At the close of business, the market capitalisation lost N16.81 billion to finish at N2.147 billion compared with the preceding session’s N2.164 trillion, and the NASD Unlisted Security Index (NSI) declined by 24.76 points to 3,589.88 points from 3,614.64 points.

Yesterday, the volume of securities bought and sold increased by 49.3 per cent to 30.5 million units from 20.4 million units, the value of securities surged by 211.8 per cent to N225.1 million from N72.2 million, and the number of deals jumped by 33.3 per cent to 28 deals from 21 deals.

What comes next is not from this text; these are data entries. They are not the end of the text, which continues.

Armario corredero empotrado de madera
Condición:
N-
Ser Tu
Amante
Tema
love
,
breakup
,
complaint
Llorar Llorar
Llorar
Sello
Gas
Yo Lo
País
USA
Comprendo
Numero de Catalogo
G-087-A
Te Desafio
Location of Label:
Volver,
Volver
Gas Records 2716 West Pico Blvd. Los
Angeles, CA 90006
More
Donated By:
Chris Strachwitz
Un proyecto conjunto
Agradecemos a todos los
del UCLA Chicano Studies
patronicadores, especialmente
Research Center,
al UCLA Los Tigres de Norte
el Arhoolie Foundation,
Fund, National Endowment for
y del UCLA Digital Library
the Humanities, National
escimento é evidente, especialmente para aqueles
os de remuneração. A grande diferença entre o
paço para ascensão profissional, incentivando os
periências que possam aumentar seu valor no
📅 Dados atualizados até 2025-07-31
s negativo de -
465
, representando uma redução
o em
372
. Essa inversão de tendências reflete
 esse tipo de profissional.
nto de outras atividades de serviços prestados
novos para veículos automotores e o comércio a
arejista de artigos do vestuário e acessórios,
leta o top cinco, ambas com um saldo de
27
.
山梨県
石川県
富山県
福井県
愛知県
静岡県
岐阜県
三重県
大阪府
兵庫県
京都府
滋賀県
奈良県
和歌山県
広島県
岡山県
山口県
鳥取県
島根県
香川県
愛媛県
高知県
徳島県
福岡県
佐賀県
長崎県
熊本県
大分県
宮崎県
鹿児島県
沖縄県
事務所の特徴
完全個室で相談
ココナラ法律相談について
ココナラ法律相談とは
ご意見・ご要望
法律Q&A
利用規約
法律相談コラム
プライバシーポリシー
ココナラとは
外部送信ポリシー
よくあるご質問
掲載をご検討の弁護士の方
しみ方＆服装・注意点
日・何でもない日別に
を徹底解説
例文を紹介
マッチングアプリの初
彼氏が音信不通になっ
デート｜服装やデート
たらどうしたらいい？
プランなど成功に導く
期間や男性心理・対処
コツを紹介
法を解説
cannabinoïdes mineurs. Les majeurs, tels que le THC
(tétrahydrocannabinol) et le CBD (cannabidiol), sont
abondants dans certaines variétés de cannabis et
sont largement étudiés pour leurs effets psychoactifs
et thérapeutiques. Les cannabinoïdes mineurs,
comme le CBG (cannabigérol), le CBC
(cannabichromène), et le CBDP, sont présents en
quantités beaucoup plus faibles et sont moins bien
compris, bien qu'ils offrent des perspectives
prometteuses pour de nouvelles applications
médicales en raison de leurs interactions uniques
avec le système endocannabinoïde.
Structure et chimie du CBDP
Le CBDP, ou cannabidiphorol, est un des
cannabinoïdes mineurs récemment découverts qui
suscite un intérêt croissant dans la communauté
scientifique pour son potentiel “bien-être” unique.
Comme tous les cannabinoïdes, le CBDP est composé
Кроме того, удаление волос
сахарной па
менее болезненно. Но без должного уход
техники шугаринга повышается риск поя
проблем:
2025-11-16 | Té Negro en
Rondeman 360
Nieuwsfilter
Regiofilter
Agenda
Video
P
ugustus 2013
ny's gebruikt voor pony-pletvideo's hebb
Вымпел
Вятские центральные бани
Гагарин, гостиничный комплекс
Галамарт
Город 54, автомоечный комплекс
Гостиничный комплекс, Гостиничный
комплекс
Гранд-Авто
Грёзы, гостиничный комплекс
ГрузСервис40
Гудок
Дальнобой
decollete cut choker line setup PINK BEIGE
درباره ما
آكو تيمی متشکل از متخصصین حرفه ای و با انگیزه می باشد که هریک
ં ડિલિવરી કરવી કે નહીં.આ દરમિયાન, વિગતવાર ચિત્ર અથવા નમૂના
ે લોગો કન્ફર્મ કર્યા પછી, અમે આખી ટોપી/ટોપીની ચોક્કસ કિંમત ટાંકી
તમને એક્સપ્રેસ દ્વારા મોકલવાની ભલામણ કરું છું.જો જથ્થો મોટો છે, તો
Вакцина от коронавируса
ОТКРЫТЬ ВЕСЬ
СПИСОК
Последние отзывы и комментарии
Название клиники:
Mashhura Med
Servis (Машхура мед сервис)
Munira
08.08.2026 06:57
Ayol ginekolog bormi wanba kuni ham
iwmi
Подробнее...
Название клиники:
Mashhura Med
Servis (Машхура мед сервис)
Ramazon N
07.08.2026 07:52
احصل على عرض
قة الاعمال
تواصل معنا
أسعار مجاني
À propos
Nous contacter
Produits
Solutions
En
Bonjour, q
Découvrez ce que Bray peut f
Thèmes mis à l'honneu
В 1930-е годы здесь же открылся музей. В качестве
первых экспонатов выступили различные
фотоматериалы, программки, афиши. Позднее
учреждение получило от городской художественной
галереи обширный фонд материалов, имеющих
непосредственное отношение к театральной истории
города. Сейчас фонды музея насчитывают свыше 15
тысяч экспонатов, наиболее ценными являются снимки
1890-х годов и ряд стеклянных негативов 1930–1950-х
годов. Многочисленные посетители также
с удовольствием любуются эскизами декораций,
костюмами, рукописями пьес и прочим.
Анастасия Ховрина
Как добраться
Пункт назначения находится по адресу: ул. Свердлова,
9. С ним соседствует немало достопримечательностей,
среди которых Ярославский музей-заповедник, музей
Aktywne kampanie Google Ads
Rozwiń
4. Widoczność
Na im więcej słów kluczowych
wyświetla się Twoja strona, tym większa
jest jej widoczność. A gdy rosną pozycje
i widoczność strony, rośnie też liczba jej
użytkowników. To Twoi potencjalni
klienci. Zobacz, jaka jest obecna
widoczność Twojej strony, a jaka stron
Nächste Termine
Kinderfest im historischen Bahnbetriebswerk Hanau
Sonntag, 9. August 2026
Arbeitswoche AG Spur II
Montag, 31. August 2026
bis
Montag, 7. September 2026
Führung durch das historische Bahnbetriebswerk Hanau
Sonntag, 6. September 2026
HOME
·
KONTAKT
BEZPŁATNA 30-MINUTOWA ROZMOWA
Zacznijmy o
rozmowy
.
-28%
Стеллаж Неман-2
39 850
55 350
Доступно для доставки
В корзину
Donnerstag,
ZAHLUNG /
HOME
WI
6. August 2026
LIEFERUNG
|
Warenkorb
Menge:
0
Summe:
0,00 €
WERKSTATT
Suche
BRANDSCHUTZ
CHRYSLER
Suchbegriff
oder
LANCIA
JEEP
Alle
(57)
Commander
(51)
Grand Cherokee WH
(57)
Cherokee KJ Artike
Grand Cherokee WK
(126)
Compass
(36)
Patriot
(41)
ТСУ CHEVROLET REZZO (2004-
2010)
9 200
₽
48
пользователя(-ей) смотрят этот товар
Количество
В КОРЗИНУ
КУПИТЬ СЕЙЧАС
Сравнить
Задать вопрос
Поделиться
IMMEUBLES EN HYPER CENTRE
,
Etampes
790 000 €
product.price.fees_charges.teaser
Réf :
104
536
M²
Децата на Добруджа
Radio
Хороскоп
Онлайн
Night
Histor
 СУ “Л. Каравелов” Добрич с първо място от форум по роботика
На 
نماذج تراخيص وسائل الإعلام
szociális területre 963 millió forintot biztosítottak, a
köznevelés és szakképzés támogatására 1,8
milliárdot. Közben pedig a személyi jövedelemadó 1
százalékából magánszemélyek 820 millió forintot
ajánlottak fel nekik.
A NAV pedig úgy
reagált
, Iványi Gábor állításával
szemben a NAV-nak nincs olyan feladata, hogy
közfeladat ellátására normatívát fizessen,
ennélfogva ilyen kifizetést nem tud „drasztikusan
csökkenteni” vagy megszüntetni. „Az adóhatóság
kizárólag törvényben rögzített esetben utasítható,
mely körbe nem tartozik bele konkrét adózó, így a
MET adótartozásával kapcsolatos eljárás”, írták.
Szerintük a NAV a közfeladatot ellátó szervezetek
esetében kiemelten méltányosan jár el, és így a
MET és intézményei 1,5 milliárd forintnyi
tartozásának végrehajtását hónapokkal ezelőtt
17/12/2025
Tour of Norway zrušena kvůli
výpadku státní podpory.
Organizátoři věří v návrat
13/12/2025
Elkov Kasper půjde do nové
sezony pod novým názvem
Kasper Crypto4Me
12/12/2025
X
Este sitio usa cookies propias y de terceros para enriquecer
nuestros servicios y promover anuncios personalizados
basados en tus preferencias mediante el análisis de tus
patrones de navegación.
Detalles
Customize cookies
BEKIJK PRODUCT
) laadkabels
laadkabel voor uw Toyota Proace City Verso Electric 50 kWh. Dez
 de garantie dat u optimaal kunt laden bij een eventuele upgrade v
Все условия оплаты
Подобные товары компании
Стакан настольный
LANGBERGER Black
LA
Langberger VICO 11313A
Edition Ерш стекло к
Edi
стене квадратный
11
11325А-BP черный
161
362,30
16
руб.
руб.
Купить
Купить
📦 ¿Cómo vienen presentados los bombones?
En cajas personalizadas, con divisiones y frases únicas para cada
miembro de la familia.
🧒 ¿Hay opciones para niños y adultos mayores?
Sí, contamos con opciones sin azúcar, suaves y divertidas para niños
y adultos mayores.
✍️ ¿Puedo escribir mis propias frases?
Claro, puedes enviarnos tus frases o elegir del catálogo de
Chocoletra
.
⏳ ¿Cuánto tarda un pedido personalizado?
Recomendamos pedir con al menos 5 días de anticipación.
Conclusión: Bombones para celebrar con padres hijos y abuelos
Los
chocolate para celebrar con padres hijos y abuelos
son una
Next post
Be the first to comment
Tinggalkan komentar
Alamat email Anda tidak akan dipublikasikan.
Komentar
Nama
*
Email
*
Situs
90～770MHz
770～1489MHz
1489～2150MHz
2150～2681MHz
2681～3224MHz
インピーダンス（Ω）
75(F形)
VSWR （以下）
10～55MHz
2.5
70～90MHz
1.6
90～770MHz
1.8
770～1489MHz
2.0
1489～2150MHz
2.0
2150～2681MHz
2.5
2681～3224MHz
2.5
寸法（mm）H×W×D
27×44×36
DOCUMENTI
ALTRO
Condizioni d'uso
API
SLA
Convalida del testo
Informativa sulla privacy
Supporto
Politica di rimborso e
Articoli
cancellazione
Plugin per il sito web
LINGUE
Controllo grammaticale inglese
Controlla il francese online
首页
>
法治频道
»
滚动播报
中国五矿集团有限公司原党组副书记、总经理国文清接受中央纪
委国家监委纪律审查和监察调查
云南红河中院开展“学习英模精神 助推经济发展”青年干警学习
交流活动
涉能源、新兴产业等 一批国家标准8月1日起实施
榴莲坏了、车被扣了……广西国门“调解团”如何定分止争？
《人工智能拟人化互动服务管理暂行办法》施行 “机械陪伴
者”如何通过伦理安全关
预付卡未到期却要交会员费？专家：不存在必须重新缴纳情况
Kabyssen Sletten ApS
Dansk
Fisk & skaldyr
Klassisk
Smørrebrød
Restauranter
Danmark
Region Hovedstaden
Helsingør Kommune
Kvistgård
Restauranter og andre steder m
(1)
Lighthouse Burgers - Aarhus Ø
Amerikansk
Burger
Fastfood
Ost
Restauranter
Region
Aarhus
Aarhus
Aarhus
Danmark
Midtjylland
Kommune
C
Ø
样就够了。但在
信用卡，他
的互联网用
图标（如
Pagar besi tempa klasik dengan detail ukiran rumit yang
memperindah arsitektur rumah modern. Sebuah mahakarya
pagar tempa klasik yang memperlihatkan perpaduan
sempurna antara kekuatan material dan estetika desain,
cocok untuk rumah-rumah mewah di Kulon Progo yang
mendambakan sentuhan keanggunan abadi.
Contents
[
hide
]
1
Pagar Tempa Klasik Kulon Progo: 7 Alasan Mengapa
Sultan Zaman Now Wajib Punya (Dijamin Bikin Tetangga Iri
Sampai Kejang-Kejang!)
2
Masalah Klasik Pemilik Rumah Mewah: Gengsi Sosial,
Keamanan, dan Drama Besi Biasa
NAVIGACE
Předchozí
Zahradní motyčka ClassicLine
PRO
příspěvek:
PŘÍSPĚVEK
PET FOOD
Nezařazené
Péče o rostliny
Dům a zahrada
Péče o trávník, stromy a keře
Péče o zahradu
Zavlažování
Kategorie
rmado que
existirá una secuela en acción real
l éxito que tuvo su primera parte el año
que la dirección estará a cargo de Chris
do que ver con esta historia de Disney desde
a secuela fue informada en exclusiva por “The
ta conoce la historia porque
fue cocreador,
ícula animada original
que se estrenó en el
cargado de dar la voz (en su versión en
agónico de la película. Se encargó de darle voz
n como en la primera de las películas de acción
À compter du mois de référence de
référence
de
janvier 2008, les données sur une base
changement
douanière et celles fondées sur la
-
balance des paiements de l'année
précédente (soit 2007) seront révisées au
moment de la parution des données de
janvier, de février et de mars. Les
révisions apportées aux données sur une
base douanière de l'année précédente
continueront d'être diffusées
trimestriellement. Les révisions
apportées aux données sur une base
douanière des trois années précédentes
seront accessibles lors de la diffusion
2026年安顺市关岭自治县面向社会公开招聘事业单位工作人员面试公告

Infrastructure Credit Guarantee Company (InfraCredit) Plc remained the most traded stock by value with a year-to-date sale of 5.8 billion units valued at N16.4 billion, followed by Okitipupa Plc with 178.9 million units transacted for N9.5 billion, and MRS Oil Plc with 36.1 million units worth N4.9 billion.

Similarly, InfraCredit Plc ended as the most traded stock by volume on a year-to-date basis with 5.8 billion units traded for N16.4 billion, trailed by Industrial and General Insurance (IGI) Plc with 1.2 billion units sold for N420.7 million, and Impresit Bakolori Plc with 536.9 million units exchanged for N524.9 million.